Skip to content

xinbinhuang/bitcoin-analysis

Repository files navigation

Bitcoin-analysis

Author: Xinbin Huang

Last updated: Dec 16, 2017

Project Overview

The value of Bitcoin has increased a lot since it was invented. Also, more and more people are interested in investing in Bitcoin. It seems interesting to investigate the factors that affect the price.
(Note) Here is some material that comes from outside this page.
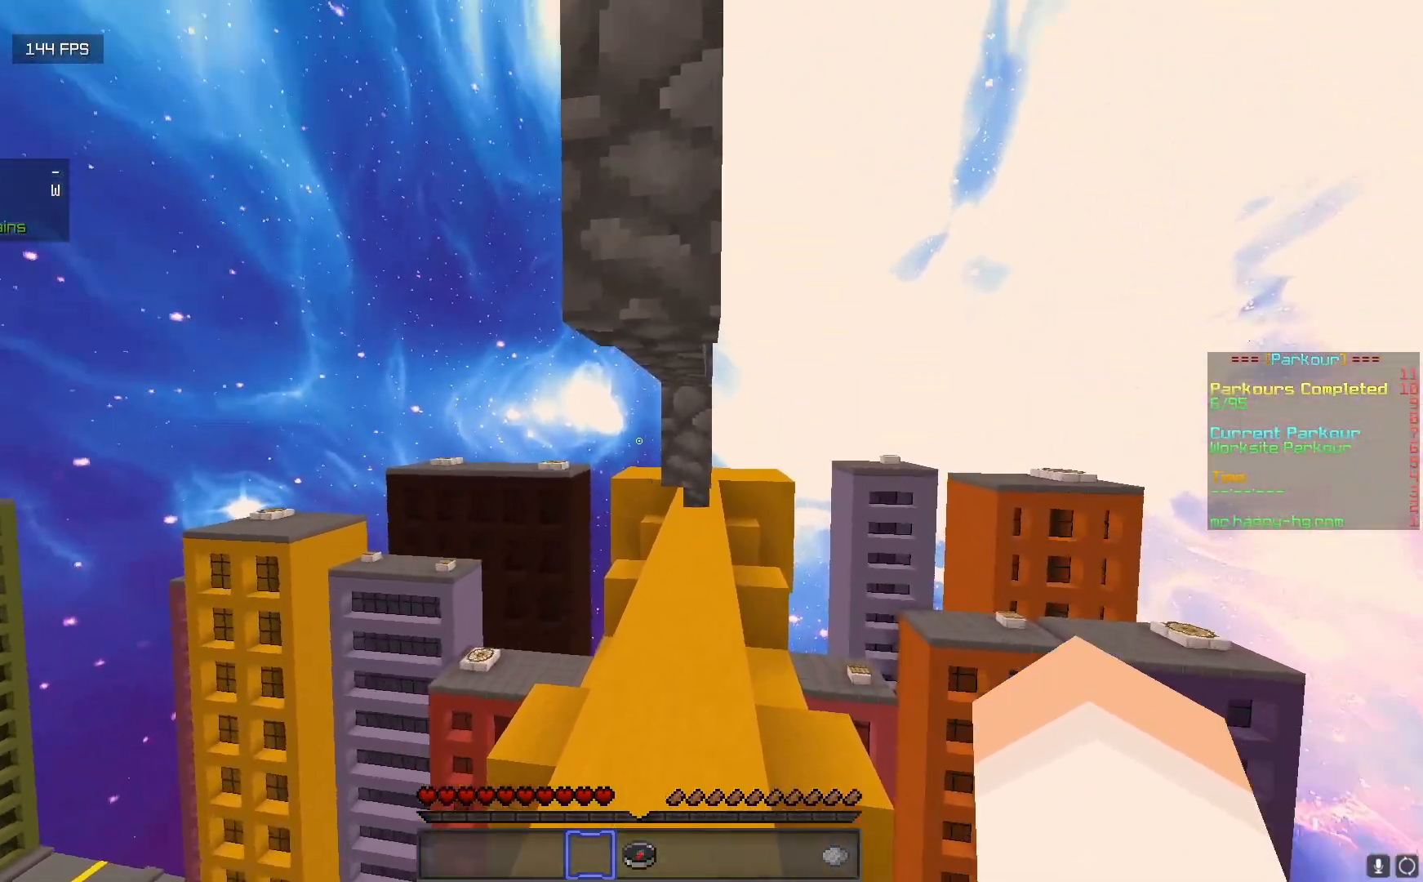
{"keys": [], "mouse": [], "events": []}
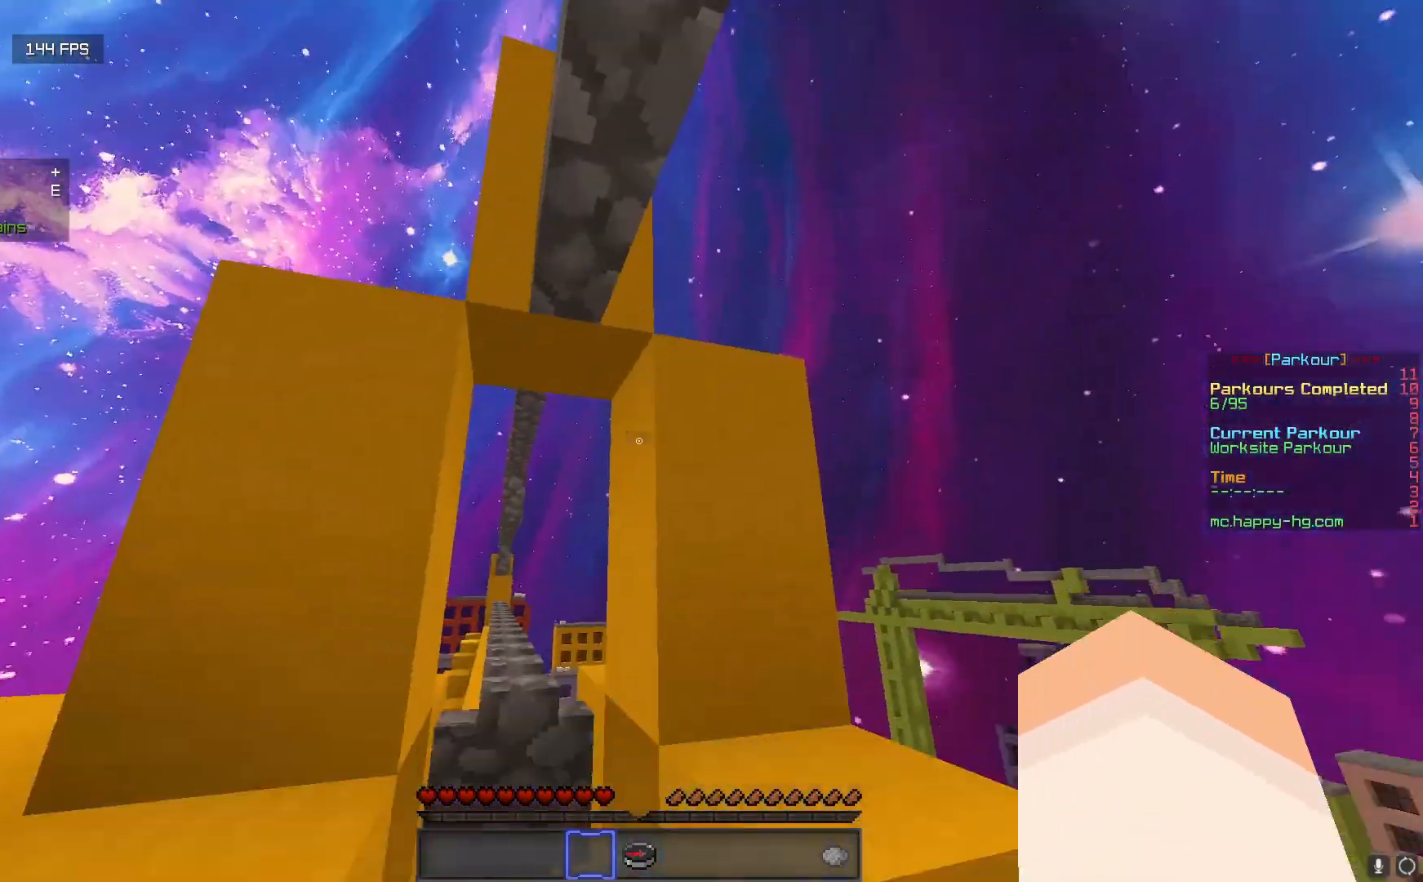
{"keys": [], "mouse": [], "events": []}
This project performs a simple analysis on the effect of two factors on Bitcoin price.

File structure

  • data : raw data (two CSV files bitcoin_price.csv and bitcoin_dataset.csv)
  • src : code files and analysis scripts (.R, .Rmd)
  • results : rendered documents and generated analysis results
  • doc : rendered report (bitcoin_report.md)

Research Question

  • Does the difficulty to find a new block affect the price of Bitcoin?
  • Does the volume of the Bitcoin affect the price of Bitcoin?

Hypothesis

  • The price of Bitcoin would be higher with increasing difficulty to find a new block because lower supplies (new blocks) makes Bitcoin more valuable.
  • The volume of the Bitcoin would positively affect the price of Bitcoin because higher the volume, more investors would like to buy it.

Data

The dataset includes the historical price and features data of the cryptocurrency Bitcoin. It is retrieved from Kaggle Cryptocurrency Historical Prices

  • The downloaded files are located in data folder.
    • bitcoin_dataset.csv: include some features describing the Bitcoin
    • bitcoin_price.csv : include price information about the Bitcoin
  • There are two .csv files (features.csv and price.csv) in the results folder for testing purposes.

variables

  • Date record the date from 2013-4-28 to 2017-11-07.
  • Close is the daily closing price of Bitcoin from 2013-4-28 to 2017-11-07.
  • btc_difficulty is a relative measure of the difficulty in finding a new block.
  • Volume is the volume of transactions on the given day.

Analysis Overview

I generated a pair-plot with the variables Close, btc_difficulty and Volume to first explore their relationship. Then I will run a linear regression model to see if latter two variables affect the Bitcoin price. The following part is the procedure to reproduce the analysis.

Data analysis pipeline

Dependencies diagram for the analysis piepline

Usage

  1. Get Docker Image:
docker pull xhuang09/bitcoin-analysis
  1. Clone the repo:

For HTTPS:

git clone https://github.com/xinbinhuang/bitcoin-analysis.git

For SSH:

git clone git@github.com:xinbinhuang/bitcoin-analysis.git
  1. Run the Docker Image:
docker run -it --rm -v YOUR_LOCAL_DIRECTORY_OF_CLONED_REPO/:/home/bitcoin-analysis xhuang09/bitcoin-analysis /bin/bash
  1. Change Directory:
cd home/bitcoin-analysis/
  1. To run the project analysis:    
make all

  1. To clean previously outputted files:
make clean

Analysis script usage

Run the following command to regenerate the analysis. All commands should be run in the project root directory. Regardless of the dependency requirements, The following commands will give the same results of running the command make all in the root directory.

Download the data

This command will download the two required dataframes to the data folder as bitcoin_dataset.csv and bitcoin_price.csv.

# first data frame
Rscript src/download-data.R https://raw.githubusercontent.com/xinbinhuang/data-bitcoin/master/bitcoin_dataset.csv data/bitcoin_dataset.csv

# second data frame
Rscript src/download-data.R https://raw.githubusercontent.com/xinbinhuang/data-bitcoin/master/bitcoin_price.csv data/bitcoin_price.csv

Merge data for analysis

This command will merge the two dataframes into one dataframe for subsequent analysis. The output CSV file will be stored in data/bitcoin_dataset.csv

Rscript src/merge-data.R data/bitcoin_price.csv data/bitcoin_dataset.csv results/merged-data.csv

Perform descriptive analysis

This command will perform a descriptive analysis on the three variables. The output CSV file will be stored in results/descriptive-result.csv

Rscript src/descriptive.R results/merged-data.csv results/descriptive-result.csv

Perform regression analysis

This command will perform a regression analysis on the three variables. The output CSV file will be stored in results/regression-result.csv

Rscript src/regression.R results/merged-data.csv results/regression-result.csv

Generate pair-plot for the data

This command will generate a pair-plot on the three variables from the merged data. The output png file will be stored in results/figure/analysis-plot.png.

Rscript src/plot.R results/merged-data.csv results/figure/analysis-plot.png

Generate the report from R markdown

This command will generate the report in markdown file from a R markdown file. The generated report can be found in results.

Rscript -e 'ezknitr::ezknit("src/bitcoin_report.Rmd", out_dir = "doc")'